Photolithography (or “optical lithography”) is a complex process used in semiconductor processing to selectively remove parts of a thin film or the bulk of a substrate to build structures. This process uses light to transfer a geometric pattern from a photo mask to a light-sensitive chemical, e.g., photoresist or “resist,” on the substrate. A series of chemical treatments, e.g., etching processes, then engraves the exposure pattern into the material underneath the photoresist. In complex integrated circuits, for example a modern CMOS, a wafer may go through the photolithographic cycle up to 50 times. The patterning can be used to form gates, as well as isolation structures, wiring layers, contacts, etc.

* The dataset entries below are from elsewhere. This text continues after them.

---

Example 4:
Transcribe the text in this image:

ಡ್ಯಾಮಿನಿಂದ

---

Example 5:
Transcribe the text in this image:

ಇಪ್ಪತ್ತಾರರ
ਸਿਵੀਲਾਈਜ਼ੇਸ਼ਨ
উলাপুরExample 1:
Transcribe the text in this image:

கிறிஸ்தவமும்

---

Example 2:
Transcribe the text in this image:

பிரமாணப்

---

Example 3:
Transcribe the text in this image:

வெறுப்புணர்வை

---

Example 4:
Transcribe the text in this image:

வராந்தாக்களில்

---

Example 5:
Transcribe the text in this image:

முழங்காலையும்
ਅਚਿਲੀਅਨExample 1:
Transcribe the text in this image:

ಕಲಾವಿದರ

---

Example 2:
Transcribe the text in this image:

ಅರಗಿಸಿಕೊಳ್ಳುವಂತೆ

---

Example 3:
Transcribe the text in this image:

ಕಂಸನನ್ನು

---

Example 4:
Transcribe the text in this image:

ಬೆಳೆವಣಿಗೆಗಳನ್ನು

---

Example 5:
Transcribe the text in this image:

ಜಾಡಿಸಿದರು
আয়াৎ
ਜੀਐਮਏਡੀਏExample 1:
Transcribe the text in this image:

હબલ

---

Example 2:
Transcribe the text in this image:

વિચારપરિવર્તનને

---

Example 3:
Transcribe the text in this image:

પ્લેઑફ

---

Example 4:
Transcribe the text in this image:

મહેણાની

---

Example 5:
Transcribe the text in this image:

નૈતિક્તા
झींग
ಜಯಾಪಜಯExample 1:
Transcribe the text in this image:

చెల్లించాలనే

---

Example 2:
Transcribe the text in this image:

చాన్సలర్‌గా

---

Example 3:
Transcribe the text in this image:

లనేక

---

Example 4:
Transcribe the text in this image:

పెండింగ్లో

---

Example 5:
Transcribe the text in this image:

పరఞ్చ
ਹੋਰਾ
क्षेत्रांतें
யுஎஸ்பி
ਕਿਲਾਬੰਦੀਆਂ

As the imaging becomes ever so smaller in newer technologies, the photolithographic process must transfer smaller and smaller images (patterns) onto the photo mask. However, as conventional resolution limits of lithography continue to be exceeded, in particular at the 15 nm node, and beyond, new technology integration schemes may be needed to ease the burden on patterning. For example, in newer technologies it is becoming difficult to isolate transistors (gates) with critical spacing, while maintaining the minimum image of the gate electrodes, themselves. To ensure minimum image of the gate electrodes and that gates remain isolated (e.g., do not short circuit), large isolation regions are formed between gates. This can be accomplished with photolithographic process since such large isolation regions do not exceed conventional resolution limits of lithography. Although these large isolation regions allow the designer and engineer to maintain the minimum image of the gates, such isolation regions take up valuable chip real estate. This, in turn, limits the density of the chip.
Accordingly, there exists a need in the art to overcome the deficiencies and limitations described hereinabove.